Esteban Diaz | Editorial Cartoonist
Esteban Diaz | Editorial Cartoonist

Teachers in Tacoma, Wash., have gone on strike over pay, class sizes and the handling of job transfers, causing 28,700 students to be unable to attend school since Sept. 12.

Unfortunately, teachers believed they were forced into a strike because of the district’s inability to form a contract the teachers would agree with, causing them to work without a contract from the start of the 2010-2011 school year.

Although teachers should be granted an agreeable contract with the school district, deciding to go on strike to achieve it is not the best way to fix the problem. In fact, being on strike is an illegal action in the state of Washington.

Pierce County Superior Court Judge Bryan Chushcoff has found the Tacoma teachers to be in violation of the state’s no-strike order and has ordered them to return to work immediately. Only 90 teachers out of the 1,900 on strike returned to work on Tuesday.

Obviously, they see their concerns as more important than students’ education.

With this decision, the entire Tacoma Public Schools must figure out ways to get students back in classes. No teachers means no one to educate students.

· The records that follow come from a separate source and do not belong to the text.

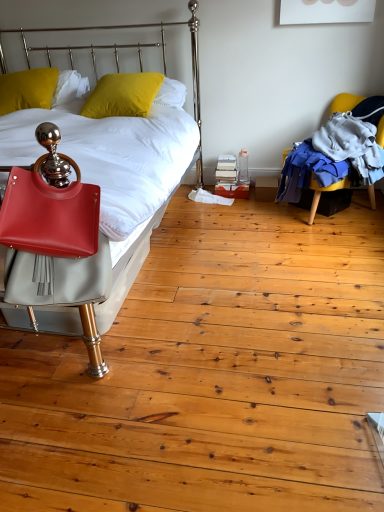
Question: Is yellow fabric chair at right directly adjacent to matte leather bed at left?

Choices:
 (A) no
 (B) yes

Answer: (A)

Question: Is yellow fabric chair at right at the right side of matte leather bed at left?

Choices:
 (A) no
 (B) yes

Answer: (B)

Question: Is yellow fabric chair at right looking in the opposite direction of matte leather bed at left?

Choices:
 (A) yes
 (B) no

Answer: (B)

Question: From the image's perspective, is yellow fabric chair at right over matte leather bed at left?

Choices:
 (A) no
 (B) yes

Answer: (B)

Question: Does yellow fabric chair at right have a larger size compared to matte leather bed at left?

Choices:
 (A) no
 (B) yes

Answer: (A)

Question: From a real-world perspective, relative to yellow fabric chair at right, is yellow matte pillow at upper left, which is counted as the 1th pillow, starting from the left, vertically above or below?

Choices:
 (A) above
 (B) below

Answer: (A)

Question: Based on their positions, is yellow matte pillow at upper left, which is counted as the 1th pillow, starting from the left, located to the left or right of yellow fabric chair at right?

Choices:
 (A) right
 (B) left

Answer: (B)

Question: Is yellow matte pillow at upper left, which is counted as the 1th pillow, starting from the left, inside or outside of yellow fabric chair at right?

Choices:
 (A) outside
 (B) inside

Teachers are role models , and the act of quitting to get what they want is not the best lesson to give students.

Yes, fighting for what you believe in is a good lesson to teach children, but the manner in which the Tacoma teachers are representing themselves teaches students that simply quitting is a viable solution.

Being on strike not only hurts the students, but also the parents. Most parents are at work throughout the day or have other things they need to do; if their children are at home rather than at school, parents must find a way to make sure they are taken care of, or transfer their children to different districts or even enroll them in online classes.

In a Tacoma newspaper, The News Tribune, Tacoma students said they wish they could get back to school soon.

“I would love to stay at Stadium [High School] and graduate, but I’m missing too much school right now,” 17-year-old junior Corey Joyner said. “It doesn’t make me feel good at all.”

Transferring students to other high schools is a difficult task for many families because many high schools in other school districts are full and cannot accept any more students. This forces parents to either enroll their children in a private school, such as, South Sound Christian School, where, according to The News Tribune article, they would pay anywhere from $2,926 to $7,410 per child.

The third option is to enroll their students in online classes, but the problem with these is that some of the classes are hybrids taught with teachers from the Tacoma Public Schools who are on strike.

For younger students, parents have struggled to find daycare options, as local daycares are rapidly filling with many kids who would normally be in school. Despite the best efforts from local nonprofit organizations, not every parent can find free childcare for his or her children.

Tacoma public school teachers ought to go back to work so that students can go back to school. They can keep trying to resolve problems with their contracts when they are not in class.

Causing students to miss classes for over a week hinders their education and burdens their families, and overall, it hurts the school district more than helps it.